I am not sure if this is already published here or not, but I am not able to find it anywhere on the site so I will publish what I found out about Dashboard's drag and drop behavior. I have just discovered that you can drag files, images, attachments in Mail, and selected text from your Desktop workspace to Dashboard widgets. This is performed, for example, by dragging a file in Finder, pressing F12 (to launch Dashboard), and dropping the file onto the appropriate widget in Dashboard.
To get a really good feel for how this works, install the Framing gallery and Dropper widgets that are located in /Developer -> Examples -> Dashboard -> Sample widgets. To get these widgets, you need the Developer Tools installed on your system.

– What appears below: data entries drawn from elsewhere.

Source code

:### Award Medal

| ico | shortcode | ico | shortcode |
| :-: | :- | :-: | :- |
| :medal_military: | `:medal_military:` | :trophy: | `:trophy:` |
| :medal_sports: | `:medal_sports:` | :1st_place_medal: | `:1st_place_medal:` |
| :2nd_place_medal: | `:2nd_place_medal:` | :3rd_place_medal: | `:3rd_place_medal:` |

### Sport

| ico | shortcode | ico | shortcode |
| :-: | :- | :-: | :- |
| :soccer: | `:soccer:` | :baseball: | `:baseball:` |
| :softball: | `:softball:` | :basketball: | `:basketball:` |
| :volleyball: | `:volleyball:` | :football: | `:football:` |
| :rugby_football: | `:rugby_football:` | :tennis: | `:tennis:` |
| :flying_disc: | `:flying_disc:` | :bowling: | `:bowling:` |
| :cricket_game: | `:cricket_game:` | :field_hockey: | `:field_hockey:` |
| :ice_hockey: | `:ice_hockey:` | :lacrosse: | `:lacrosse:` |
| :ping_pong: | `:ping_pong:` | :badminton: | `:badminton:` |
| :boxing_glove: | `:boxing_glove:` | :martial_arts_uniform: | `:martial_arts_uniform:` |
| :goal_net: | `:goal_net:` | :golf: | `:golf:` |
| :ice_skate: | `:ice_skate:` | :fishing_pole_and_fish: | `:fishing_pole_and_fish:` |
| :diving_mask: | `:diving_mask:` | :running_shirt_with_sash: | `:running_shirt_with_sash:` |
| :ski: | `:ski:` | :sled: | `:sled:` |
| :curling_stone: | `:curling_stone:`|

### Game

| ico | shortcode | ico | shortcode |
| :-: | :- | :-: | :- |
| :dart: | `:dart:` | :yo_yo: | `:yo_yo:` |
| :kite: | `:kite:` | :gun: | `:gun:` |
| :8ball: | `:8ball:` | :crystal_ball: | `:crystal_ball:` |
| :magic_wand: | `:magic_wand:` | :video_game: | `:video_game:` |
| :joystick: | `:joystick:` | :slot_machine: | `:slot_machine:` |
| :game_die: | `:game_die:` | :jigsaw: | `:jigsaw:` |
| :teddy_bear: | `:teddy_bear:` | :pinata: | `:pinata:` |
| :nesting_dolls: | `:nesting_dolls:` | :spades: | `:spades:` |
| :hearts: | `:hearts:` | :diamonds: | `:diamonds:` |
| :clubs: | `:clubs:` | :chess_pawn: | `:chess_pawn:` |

If you don't have the dev tools installed, you can just download the Frameurl widget and use it instead.
My favorite example is to take an image file from Finder or an attachment, drag it, hit F12, and drop it onto the Framing Gallery widget. The Frame will adjust to the size of the image. An additional bonus is if you have an animated GIF file and you drag it to this widget, it will play! The downside is that it will only take one image at a time.
Another good example is to take an attachment from Mail, drag it, hit F12, and drop it onto the Dropper widget. The result is that you get the file/URL location of the attachment. Sure you can do this with Terminal, but you have the option of using the widget if you want to. The Dropper widget also works on a URL from a browser.
A more generic example is you can select some text from Mail, TextEdit, your browser, etc. Drag the selected text, hit F12, and drop the selected text onto any widget that will accept the text such as the Dictionary, Wikipedia or Notepad widgets. From there, you can activate the widget on the selected text as normal.
There are probably other good examples with Dashboard drag and drop behavior, but I wanted to highlight the ones that I found interesting. Please feel free to weigh in on your experience.